───── DATA FOR THIS TASK ─────
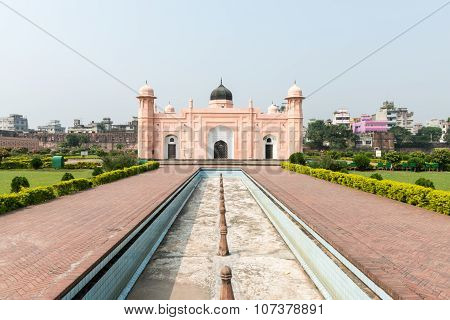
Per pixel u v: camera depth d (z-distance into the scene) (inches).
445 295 130.9
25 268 159.6
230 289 129.8
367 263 162.7
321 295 175.0
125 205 319.3
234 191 554.6
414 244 198.1
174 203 398.9
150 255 233.6
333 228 232.4
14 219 264.1
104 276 164.2
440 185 555.5
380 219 263.1
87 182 447.2
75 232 222.8
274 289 181.3
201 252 242.7
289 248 250.1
─────
* [DESCRIPTION OF THE TASK]
Only a verbatim transcription of the lines from the one containing "125 205 319.3" through the last line of the records counts as the answer.

* [OUTPUT]
125 205 319.3
234 191 554.6
414 244 198.1
174 203 398.9
150 255 233.6
333 228 232.4
14 219 264.1
104 276 164.2
440 185 555.5
380 219 263.1
87 182 447.2
75 232 222.8
274 289 181.3
201 252 242.7
289 248 250.1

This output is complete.